Since there are as many equations of motion as fields in a Lagrangian system, the time evolution is not unique as soon as the equations of motion are dependent (see section 2.3), i.e.

$$\mathcal{D}^i E_i = 0. \quad (3.4)$$

This also follows from Noether's second theorem [30], which states that for each set of local operators  $\mathcal{D}^i$  satisfying (3.4) there are variational symmetries  $X_\Lambda$  parameterized by a smooth function  $\Lambda$  whose Noether current vanishes on-shell (up to addition of a local,  $d$ -closed form). The function  $\Lambda$  is restricted by the boundary conditions only.
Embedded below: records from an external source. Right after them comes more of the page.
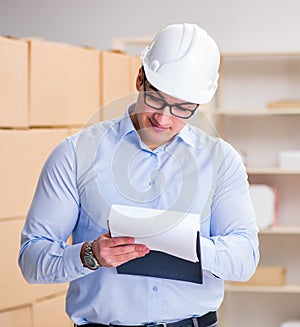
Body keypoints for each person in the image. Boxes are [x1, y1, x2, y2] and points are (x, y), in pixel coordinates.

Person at [18, 23, 259, 327]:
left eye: (182, 108)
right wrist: (89, 254)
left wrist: (189, 246)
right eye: (156, 98)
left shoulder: (221, 161)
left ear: (198, 104)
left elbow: (245, 259)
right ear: (140, 78)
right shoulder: (75, 155)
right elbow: (31, 259)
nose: (163, 117)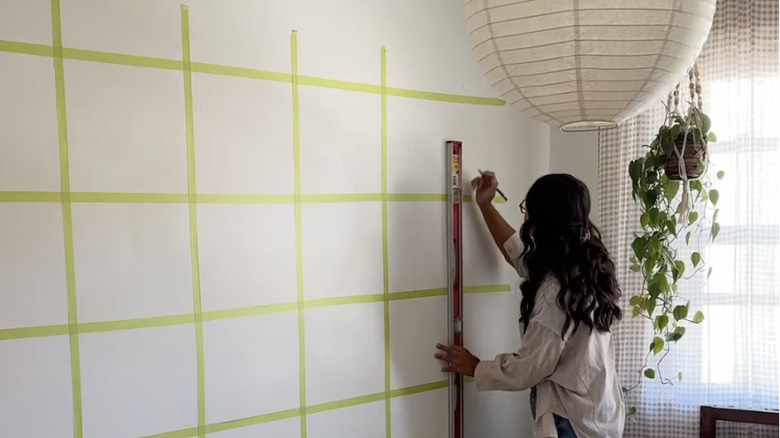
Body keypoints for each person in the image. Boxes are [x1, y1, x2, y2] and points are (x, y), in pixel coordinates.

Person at [434, 172, 625, 438]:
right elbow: (520, 255)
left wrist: (476, 366)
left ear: (541, 220)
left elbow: (529, 367)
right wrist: (486, 206)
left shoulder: (556, 293)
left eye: (527, 209)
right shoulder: (584, 266)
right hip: (599, 413)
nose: (524, 216)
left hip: (570, 422)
Furthermore,  $X_\Lambda^i = \tilde{\mathcal{D}}^i \Lambda$ , where  $\tilde{\mathcal{D}}^i$  are the formal adjoints of  $\mathcal{D}^i$ , i.e. the operators satisfying

$$\psi \mathcal{D}^i P_i = P_i \tilde{\mathcal{D}}^i \psi + ds \quad (3.5)$$

for all local  $(n, 0)$ -forms  $P_i$  and local functions  $\psi$ , where  $s$  is some local  $(n - 1, 0)$ -form that depends bilinearly on  $P_i$  and  $\psi$ . Locally, the operators  $\tilde{\mathcal{D}}^i$  and the form  $s$  can be constructed by using Leibniz's rule to move derivatives acting on  $P_i$  to the other side such that they act on  $\psi$  instead, while collecting total divergences in  $s$ . The same can be achieved globally by first rewriting the operators  $\mathcal{D}^i$  in terms of an arbitrarily chosen symmetric connection on the spacetime manifold. The operators  $\tilde{\mathcal{D}}^i$  are uniquely defined and independent of the choice of connection. Noether's second theorem is proved by setting  $P_i = E_i$  in (3.5) which gives that

$$E_i \tilde{\mathcal{D}}^i \Lambda = - ds_\Lambda,$$

where  $s_\Lambda$  is a local  $(n - 1, 0)$ -form. This equation has the form of (3.1), so we can immediately conclude that  $X_\Lambda^i = \tilde{\mathcal{D}}^i \Lambda$  is a variational symmetry with corresponding Noether current  $s_\Lambda$ . Since  $\Lambda$  is arbitrary in the bulk,  $X_\Lambda$  is a gauge symmetry, at least if  $\Lambda$  vanishes in a neighborhood around the boundary. From the way the Noether current was constructed it follows that it is linear in  $\Lambda$  and vanishes on-shell,

$$s_\Lambda \approx 0.$$

The ambiguity in the definition of the Noether current is such that any other Noether current of the symmetry  $X_\Lambda$  is obtained by adding a closed form to  $s_\Lambda$ . We see that the Noether current of a gauge symmetry is closed on-shell and, by the algebraic Poincaré lemma, locally exact on-shell. If  $j_\Lambda$  is constructed such that it depends linearly on  $\Lambda$ , it follows that it is globally exact on-shell and we write

$$j_\Lambda \approx dq_\Lambda,$$

where  $q_\Lambda$  is the local *Noether charge*  $(n - 2, 0)$ -form. Global exactness can be proven by promoting  $\Lambda$  to be a field in the space of field configurations of the theory without adding any new equations of motion. Since  $j_\Lambda$  is linear in  $\Lambda$  one can then replace  $\Lambda$  by  $\delta\Lambda$  and use theorem B.3 to show that  $j_{\delta\Lambda}$  and therefore  $j_\Lambda$  is exact on-shell.